Belgian group Ontroerend Goed brought their performance Handle With Care to the city
A theatre performance with no actors, no directors, no sets, not even any lighting cues. Sounds strange, doesn’t it? In the middle of the room is a sealed cardboard box. For a while, nothing happens. Then someone stands up, walks forward, opens the box, and reads its contents out loud. Within minutes, strangers are up on their feet, talking and shuffling around, doing various tasks. This was Handle With Care, the latest work by Belgian theatre group Ontroerend Goed.
The show was brought to Bengaluru by Aaron Fernandes Entertainment on December 13 at Prestige Centre for Performing Arts. The show asks how far audiences will go when the only things they have are a box, a script, and, most importantly, themselves.

Aaron Fernandes
Out of the box
Often described as “theatre stripped to its essence”, Handle with Care replaces trained performances with whoever happens to turns up on the day of the show. Guided by letters, objects and instructions hidden inside the box, the audiences bring the work into being.
While the structure is tightly designed, who speaks, who hesitates and who takes the lead, is wholly dependent on the chemistry of that particular group.
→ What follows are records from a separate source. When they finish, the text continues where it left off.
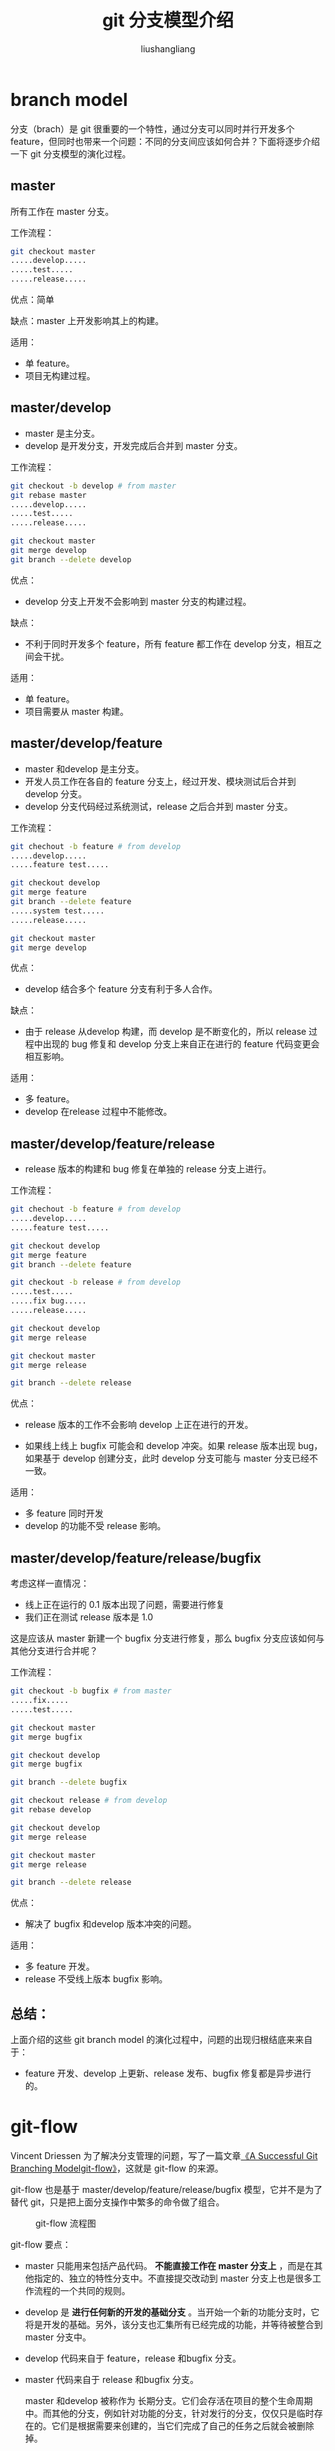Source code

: # -*- coding:utf-8-*-
#+TITLE: git 分支模型介绍
#+AUTHOR: liushangliang
#+EMAIL: phenix3443+github@gmail.com

* branch model
  分支（brach）是 git 很重要的一个特性，通过分支可以同时并行开发多个 feature，但同时也带来一个问题：不同的分支间应该如何合并？下面将逐步介绍一下 git 分支模型的演化过程。

** master
   所有工作在 master 分支。

   工作流程：
   #+BEGIN_SRC sh
git checkout master
.....develop.....
.....test.....
.....release.....
   #+END_SRC

   优点：简单

   缺点：master 上开发影响其上的构建。

   适用：
   + 单 feature。
   + 项目无构建过程。

** master/develop
   + master 是主分支。
   + develop 是开发分支，开发完成后合并到 master 分支。

   工作流程：
   #+BEGIN_SRC sh
git checkout -b develop # from master
git rebase master
.....develop.....
.....test.....
.....release.....

git checkout master
git merge develop
git branch --delete develop
   #+END_SRC

   优点：
   + develop 分支上开发不会影响到 master 分支的构建过程。

   缺点：
   + 不利于同时开发多个 feature，所有 feature 都工作在 develop 分支，相互之间会干扰。

   适用：
   + 单 feature。
   + 项目需要从 master 构建。

** master/develop/feature
   + master 和develop 是主分支。
   + 开发人员工作在各自的 feature 分支上，经过开发、模块测试后合并到 develop 分支。
   + develop 分支代码经过系统测试，release 之后合并到 master 分支。

   工作流程：
   #+BEGIN_SRC sh
git chechout -b feature # from develop
.....develop.....
.....feature test.....

git checkout develop
git merge feature
git branch --delete feature
.....system test.....
.....release.....

git checkout master
git merge develop
   #+END_SRC

   优点：
   + develop 结合多个 feature 分支有利于多人合作。

   缺点：
   + 由于 release 从develop 构建，而 develop 是不断变化的，所以 release 过程中出现的 bug 修复和 develop 分支上来自正在进行的 feature 代码变更会相互影响。

   适用：
   + 多 feature。
   + develop 在release 过程中不能修改。

** master/develop/feature/release
   + release 版本的构建和 bug 修复在单独的 release 分支上进行。

   工作流程：
   #+BEGIN_SRC sh
git chechout -b feature # from develop
.....develop.....
.....feature test.....

git checkout develop
git merge feature
git branch --delete feature

git checkout -b release # from develop
.....test.....
.....fix bug.....
.....release.....

git checkout develop
git merge release

git checkout master
git merge release

git branch --delete release
   #+END_SRC

   优点：
   + release 版本的工作不会影响 develop 上正在进行的开发。

   + 如果线上线上 bugfix 可能会和 develop 冲突。如果 release 版本出现 bug，如果基于 develop 创建分支，此时 develop 分支可能与 master 分支已经不一致。

   适用：
   + 多 feature 同时开发
   + develop 的功能不受 release 影响。

** master/develop/feature/release/bugfix
   考虑这样一直情况：
   + 线上正在运行的 0.1 版本出现了问题，需要进行修复
   + 我们正在测试 release 版本是 1.0

   这是应该从 master 新建一个 bugfix 分支进行修复，那么 bugfix 分支应该如何与其他分支进行合并呢？

   工作流程：
   #+BEGIN_SRC sh
git checkout -b bugfix # from master
.....fix.....
.....test.....

git checkout master
git merge bugfix

git checkout develop
git merge bugfix

git branch --delete bugfix

git checkout release # from develop
git rebase develop

git checkout develop
git merge release

git checkout master
git merge release

git branch --delete release

   #+END_SRC

   优点：
   + 解决了 bugfix 和develop 版本冲突的问题。

   适用：
   + 多 feature 开发。
   + release 不受线上版本 bugfix 影响。

** 总结：
   上面介绍的这些 git branch model 的演化过程中，问题的出现归根结底来来自于：
   + feature 开发、develop 上更新、release 发布、bugfix 修复都是异步进行的。

* git-flow
  Vincent Driessen 为了解决分支管理的问题，写了一篇文章[[http://nvie.com/posts/a-successful-git-branching-model/][《A Successful Git Branching Modelgit-flow》]]，这就是 git-flow 的来源。

  git-flow 也是基于 master/develop/feature/release/bugfix 模型，它并不是为了替代 git，只是把上面分支操作中繁多的命令做了组合。

  #+CAPTION: git-flow 流程图
  #+NAME: figure-1
  [[http://nvie.com/img/git-model@2x.png]]

  git-flow 要点：
  + master 只能用来包括产品代码。 *不能直接工作在 master 分支上* ，而是在其他指定的、独立的特性分支中。不直接提交改动到 master 分支上也是很多工作流程的一个共同的规则。
  + develop 是 *进行任何新的开发的基础分支* 。当开始一个新的功能分支时，它将是开发的基础。另外，该分支也汇集所有已经完成的功能，并等待被整合到 master 分支中。
  + develop 代码来自于 feature，release 和bugfix 分支。
  + master 代码来自于 release 和bugfix 分支。

    master 和develop 被称作为 长期分支。它们会存活在项目的整个生命周期中。而其他的分支，例如针对功能的分支，针对发行的分支，仅仅只是临时存在的。它们是根据需要来创建的，当它们完成了自己的任务之后就会被删除掉。

* 安装
  使用[[https://github.com/petervanderdoes/gitflow-avh][gitflow-avh]] 这个版本，该版本功能更加丰富，还增加了 support 分支支持。
  #+BEGIN_SRC sh
sudo apt install git-flow
  #+END_SRC

  另外还有[[https://github.com/petervanderdoes/git-flow-completion][git-flow-complete ]]项目提供 git-flow 命令行补全。
  #+BEGIN_SRC sh
sudo apt install git-core bash-completion
git clone git@github.com:petervanderdoes/git-flow-completion.git
cp git-flow-completion.bash /etc/bash_completion.d/
sudo cp git-flow-completion/git-flow-completion.bash /etc/bash_completion.d/
  #+END_SRC

* 使用

** 初始化
   首先初始化仓库：
   #+BEGIN_EXAMPLE
$ git flow init -d
Initialized empty Git repository in /home/lsl/Downloads/gitflow-test/.git/
No branches exist yet. Base branches must be created now.
Branch name for production releases: [master]
Branch name for "next release" development: [develop]

How to name your supporting branch prefixes?
Feature branches? [feature/]
Bugfix branches? [bugfix/]
Release branches? [release/]
Hotfix branches? [hotfix/]
Support branches? [support/]
Version tag prefix? []
Hooks and filters directory? [/home/lsl/Downloads/gitflow-test/.git/hooks]
   #+END_EXAMPLE

   通过交互式的引导完成初始化工作，此过程，可以修改不同分支对应的命名格式。

** feature
   开发新功能的时候创建该分支。
   #+BEGIN_EXAMPLE
$ git flow feature start readme
Switched to a new branch 'feature/readme'

Summary of actions:
- A new branch 'feature/readme' was created, based on 'develop'
- You are now on branch 'feature/readme'

Now, start committing on your feature. When done, use:

     git flow feature finish readme

   #+END_EXAMPLE

   现在就可以进行开发和 feature 测试了。此处新建一个 readme.md 文件，并提交。

   #+BEGIN_EXAMPLE
$ touch readme.md
$ git add readme.md
$ git commit -m "add readme"
[feature/readme 96f360d] add readme
 1 file changed, 0 insertions(+), 0 deletions(-)
 create mode 100644 readme
   #+END_EXAMPLE

   提交 feature。
   #+BEGIN_EXAMPLE
$ git flow feature finish readme
Switched to branch 'develop'
Updating d37f6ad..96f360d
Fast-forward
 readme | 0
 1 file changed, 0 insertions(+), 0 deletions(-)
 create mode 100644 readme
Deleted branch feature/readme (was 96f360d).

Summary of actions:
- The feature branch 'feature/readme' was merged into 'develop'
- Feature branch 'feature/readme' has been locally deleted
- You are now on branch 'develop'
   #+END_EXAMPLE
   这时已经切换到 develop 分支，需要进一步做的工作：
   + 进行系统测试，检测多模块的合作是否有问题。

** release
   需要发布版本的时候创建该分支：
   #+BEGIN_EXAMPLE
$ git flow release start 0.1
Switched to a new branch 'release/0.1'

Summary of actions:
- A new branch 'release/0.1' was created, based on 'develop'
- You are now on branch 'release/0.1'

Follow-up actions:
- Bump the version number now!
- Start committing last-minute fixes in preparing your release
- When done, run:

     git flow release finish '0.1'
   #+END_EXAMPLE

   提交 release：
   #+BEGIN_EXAMPLE
$ git flow release finish 0.1
Switched to branch 'master'
Merge made by the 'recursive' strategy.
 readme | 0
 1 file changed, 0 insertions(+), 0 deletions(-)
 create mode 100644 readme
Switched to branch 'develop'
Already up-to-date!
Merge made by the 'recursive' strategy.
Deleted branch release/0.1 (was 96f360d).

Summary of actions:
- Release branch 'release/0.1' has been merged into 'master'
- The release was tagged '0.1'
- Release tag '0.1' has been back-merged into 'develop'
- Release branch 'release/0.1' has been locally deleted
- You are now on branch 'develop'
   #+END_EXAMPLE

   可以看到finish release操作步骤：
   1. merge release to master
   2. merge master to develop
   3. delete release branch

** bugfix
Needless to say, no two performances are the same.
CEO and founder Aaron Fernandes first encountered the work at the Edinburgh Fringe in 2024. “I was immediately struck by how unfamiliar and necessary the format felt,” he recalls. “A performance that only exists through audience participation challenges many assumptions we still hold about theatre.”
What stayed with him was its insistence on shared responsibility. “It asks people to listen, respond, and hold the experience together. That feels especially relevant in India now.”
Trust, consent and stepping forward
Given its trust-based format, careful framing is essential. “Participation is never compulsory,” Aaron emphasises. “People can enter the experience at their own pace, with real agency over how they engage.” Behind the scenes, Ontroerend Goed supported presenters with detailed documentation and global briefings, while local teams ensured the box and the surrounding experience was handled with care.
For artistic director Alexander Devriendt, the project began with a tricky question: “ Is it possible to create theatre this way?” The aim, as he explains it, was never to create a puzzle. “We make interactive theatre for people who don’t like interactive theatre. No one is forced into the spotlight.” Control is deliberately surrendered. “We are not even there. That is the scary part.”
Participants from the show
Alexander resists cultural stereotypes, noting that audiences everywhere share more similarities than differences. Even resistance, he says, is part of the design. “If you want to watch from the back seats and do nothing, that works too.”
For Aaron, Handle With Care was not a one-off staging. The strong response it garnered across cities has reinforced his belief that small, high-concept works can have deep impact. In a room where a cardboard box can turn a silent crowd into a temporary community, that future already feels quietly underway.